Preface:
Please read the preface for this type of market and other similar third-party validated AI markets here.
Third-Party Validated, Predictive Markets: AI Theme
Market Description
Google Big Bench Lite
https://arxiv.org/pdf/2206.04615.pdf
Big Bench was published in June 2022, as a collaborative effort between Google, OpenAI and 132 other institutions to come up with a way to characterize Large Language Model (LLM) capabilities and measure them.
The idea behind Big Bench is that it's a constantly evolving bench mark, meant to measure, "tasks that are believed to be beyond the capabilities of current language models."

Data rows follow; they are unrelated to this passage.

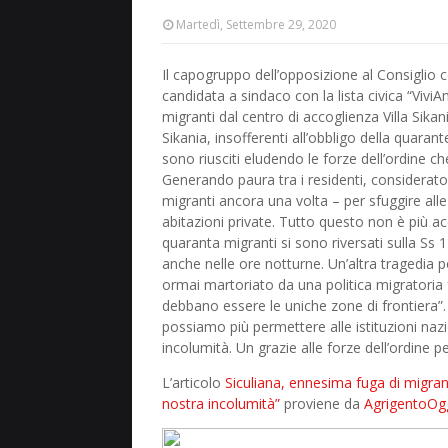
Martedì, Settembre 29, 2020
Il capogruppo dell’opposizione al Consiglio 
candidata a sindaco con la lista civica “ViviA
migranti dal centro di accoglienza Villa Sikania
Sikania, insofferenti all’obbligo della quara
sono riusciti eludendo le forze dell’ordine ch
Generando paura tra i residenti, considerato 
migranti ancora una volta – per sfuggire alle 
abitazioni private. Tutto questo non è più ac
quaranta migranti si sono riversati sulla Ss 
anche nelle ore notturne. Un’altra tragedia 
ormai martoriato da una politica migratoria 
debbano essere le uniche zone di frontiera”
possiamo più permettere alle istituzioni nazi
incolumità. Un grazie alle forze dell’ordine pe
L’articolo
Siculiana, ennesima fuga di migranti
nostra incolumità”
proviene da
AgrigentoOg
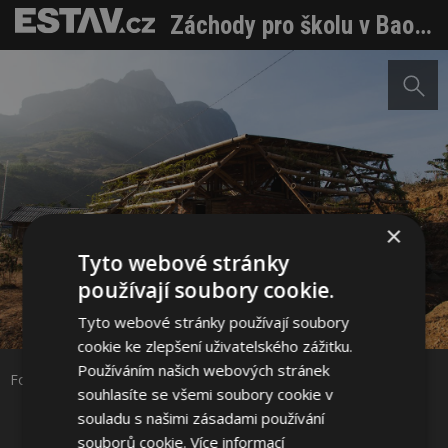
Záchody pro školu v Bao Lac: Moderní zázemí z hlíny a bambusu
×
Tyto webové stránky
používají soubory cookie.
Sdílet na Facebooku
Tyto webové stránky používají soubory
cookie ke zlepšení uživatelského zážitku.
Sdílet na Pinterestu
Používáním našich webových stránek
Foto: Doan Thanh Ha
souhlasíte se všemi soubory cookie v
souladu s našimi zásadami používání
24 / 39
souborů cookie.
Více informací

While Big Bench doesn't appear to easily publish an aggregate score of all groups of measurements at ths time, they do publish a lite version of a broad array of tasks, including:
auto_debugging, bbq_lite_json, code_line_description, conceptual_combinations, conlang_translation, emoji_movie, formal_fallacies_syllogisms_negation, hindu_knowledge, known_unknowns, language_identification, linguistics_puzzles, logic_grid_puzzle, logical_deduction, misconceptions_russian, novel_concepts, operators, parsinlu_reading_comprehension, play_dialog_same_or_different, repeat_copy_logic, strange_stories, strategyqa, symbol_interpretation, vitaminc_fact_verification, winowhy
There's about 20 or so difficult tasks, so it's kind of like the Dow Jones of LLM.

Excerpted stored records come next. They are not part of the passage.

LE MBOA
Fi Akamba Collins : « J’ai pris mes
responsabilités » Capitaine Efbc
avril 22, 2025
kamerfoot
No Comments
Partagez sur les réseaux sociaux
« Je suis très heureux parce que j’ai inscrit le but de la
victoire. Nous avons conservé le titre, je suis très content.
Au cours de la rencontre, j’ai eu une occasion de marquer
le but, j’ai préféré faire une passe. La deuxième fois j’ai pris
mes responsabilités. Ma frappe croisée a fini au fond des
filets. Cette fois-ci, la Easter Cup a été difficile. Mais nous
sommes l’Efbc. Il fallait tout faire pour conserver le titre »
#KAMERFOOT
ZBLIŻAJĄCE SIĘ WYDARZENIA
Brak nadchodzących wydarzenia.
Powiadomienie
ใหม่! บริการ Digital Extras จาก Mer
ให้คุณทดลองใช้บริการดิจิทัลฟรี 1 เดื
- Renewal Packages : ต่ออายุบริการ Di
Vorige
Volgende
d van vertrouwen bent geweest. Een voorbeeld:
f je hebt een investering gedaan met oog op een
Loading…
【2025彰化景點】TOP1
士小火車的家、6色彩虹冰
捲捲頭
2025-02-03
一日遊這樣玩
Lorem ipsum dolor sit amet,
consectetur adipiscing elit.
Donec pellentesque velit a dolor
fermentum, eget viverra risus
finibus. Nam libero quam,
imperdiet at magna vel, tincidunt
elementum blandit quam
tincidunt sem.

Market Resolution Criteria:
https://github.com/google/BIG-bench/tree/main/bigbench/benchmark_tasks/results
Specifically : https://github.com/google/BIG-bench/blob/main/bigbench/benchmark_tasks/results/plot_BIG-bench_lite_aggregate.pdf
From the above chart, as of the time of creating this market, the highest score appears to be PaLM 2-Shot at about 43.
If any BigBench Lite Submission Gets an Aggregate Normalized Performance of 60 or higher by end of 2023, this resolves as YES, otherwise NO.
Mar 23, 10:24pm:
Will A.I. Achieve Significantly Higher Performance Over a "Set of General Conceptual Skills" in 2023?β Will A.I. Achieve Significantly Higher Performance Over "General Conceptual Skills" in 2023?
2024 version of this market: https://manifold.markets/PatrickDelaney/-will-ai-achieve-significantly-high
Last commit I saw on this leaderboard was June 2023. Please message me if I'm missing something or if they are tracking BigBench elsewhere. Otherwise, resolving NO.